(Collected data)
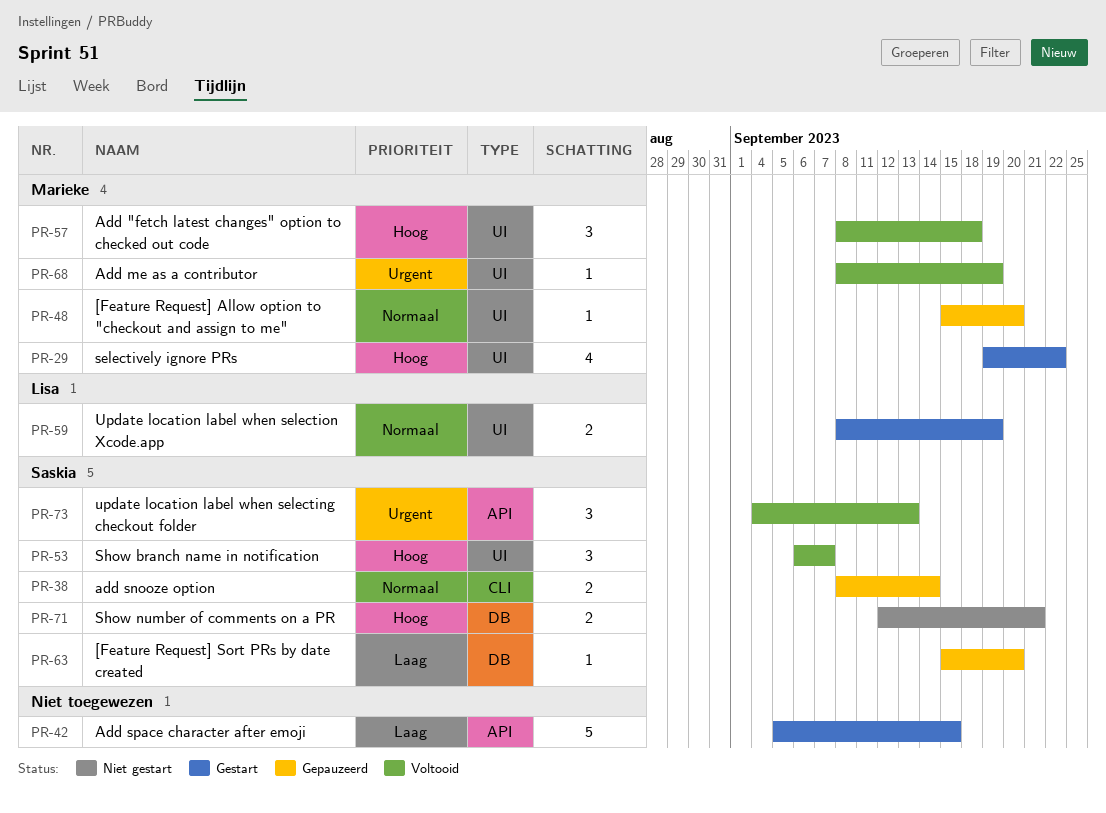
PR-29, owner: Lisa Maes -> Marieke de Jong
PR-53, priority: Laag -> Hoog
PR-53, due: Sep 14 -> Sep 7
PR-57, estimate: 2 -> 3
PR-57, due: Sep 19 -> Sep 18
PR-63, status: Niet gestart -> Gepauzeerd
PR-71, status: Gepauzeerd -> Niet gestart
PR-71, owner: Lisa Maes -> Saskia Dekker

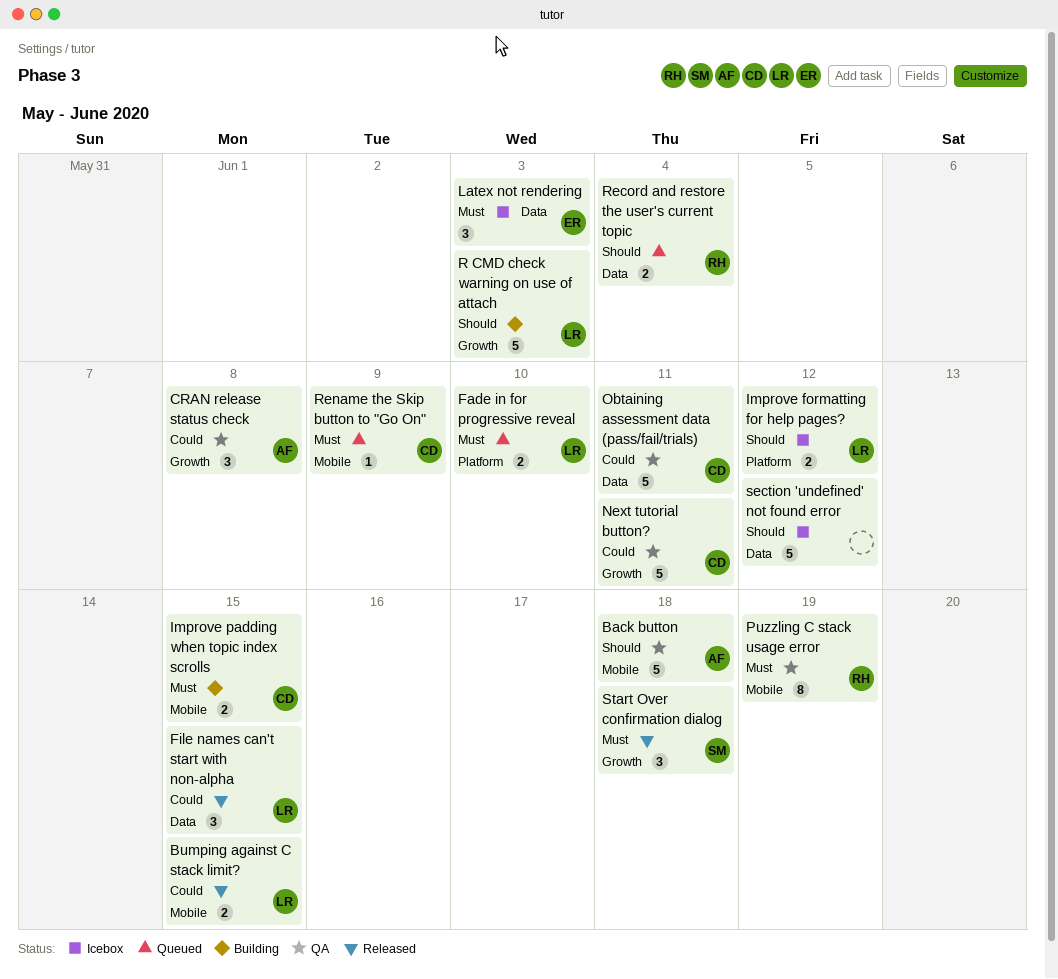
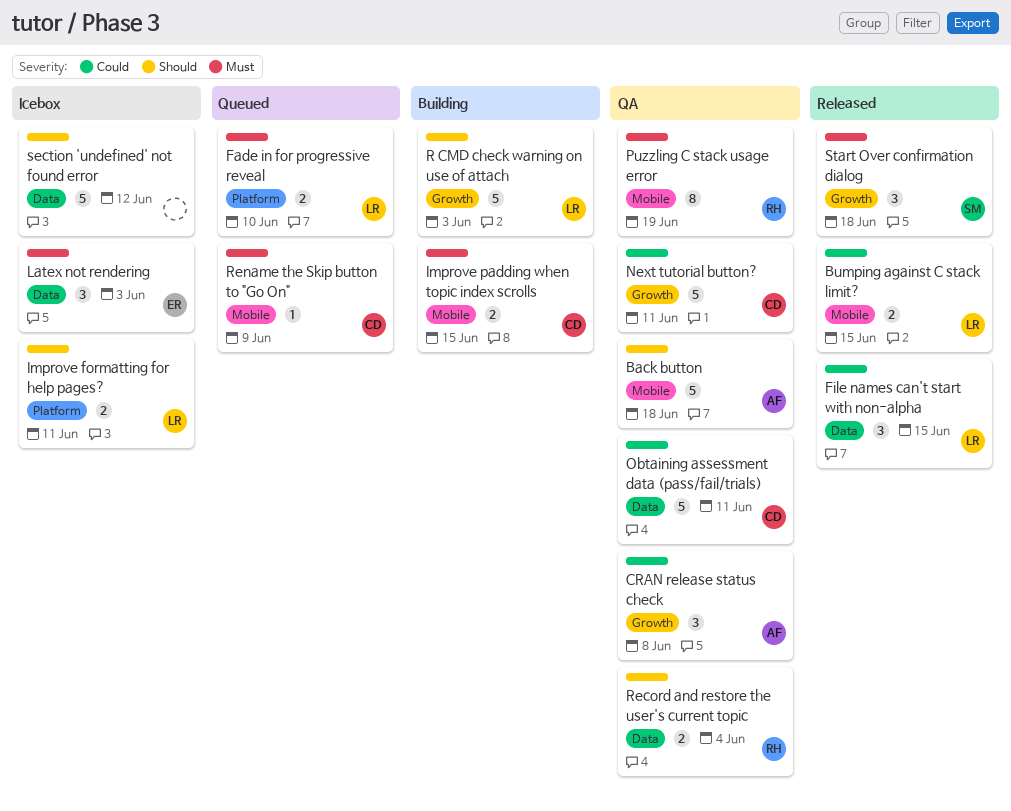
Improve formatting for help pages?, due: Jun 12 -> Jun 11
Record and restore the user's current topic, status: Queued -> QA

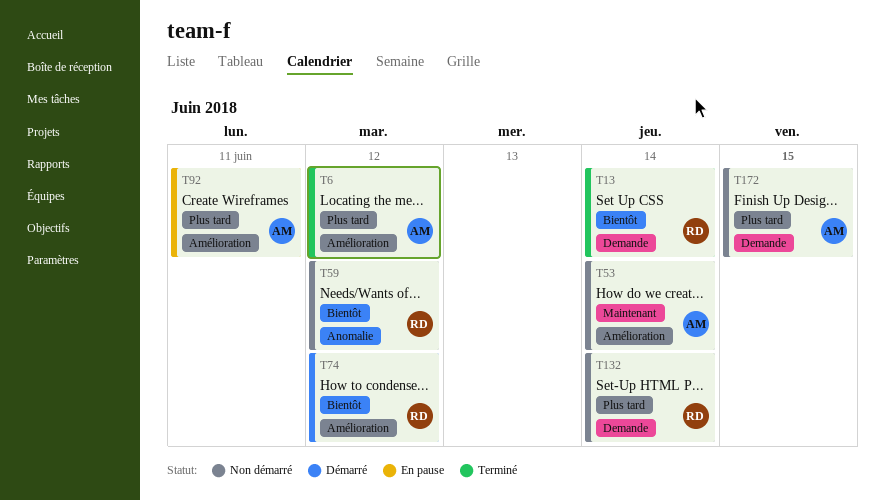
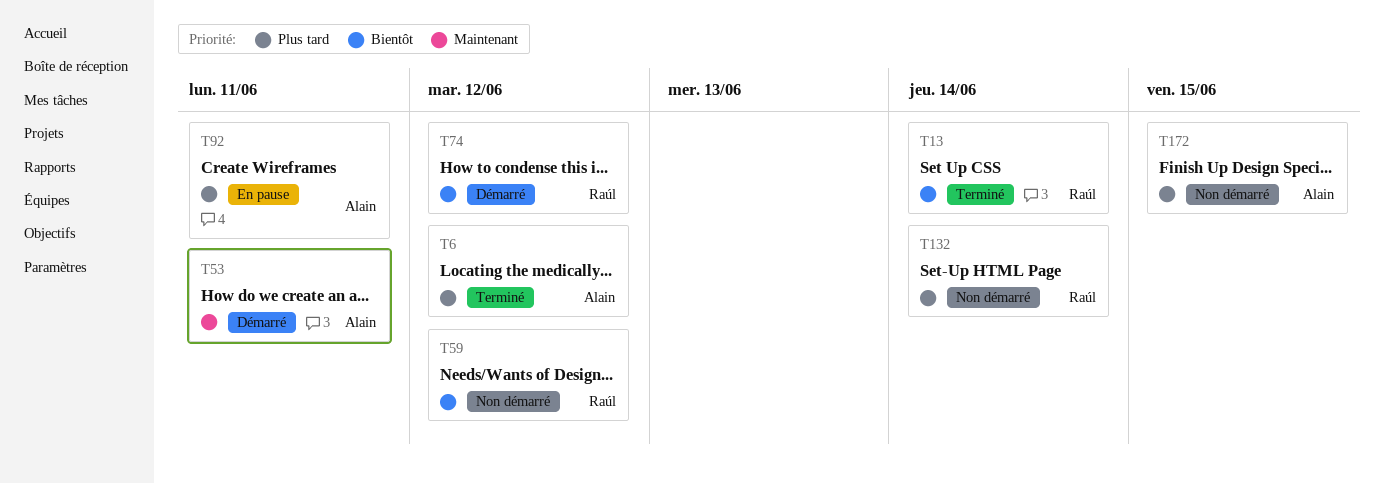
T53, status: Non démarré -> Démarré
T53, due: Jun 14 -> Jun 11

What needs to be done:
Give again, exactly as written, the lines from the one with "PR-63, status: Niet gestart -> Gepauzeerd" through the last line of the entries above, but skip the pictures.

Exercise result:
PR-63, status: Niet gestart -> Gepauzeerd
PR-71, status: Gepauzeerd -> Niet gestart
PR-71, owner: Lisa Maes -> Saskia Dekker

Improve formatting for help pages?, due: Jun 12 -> Jun 11
Record and restore the user's current topic, status: Queued -> QA

T53, status: Non démarré -> Démarré
T53, due: Jun 14 -> Jun 11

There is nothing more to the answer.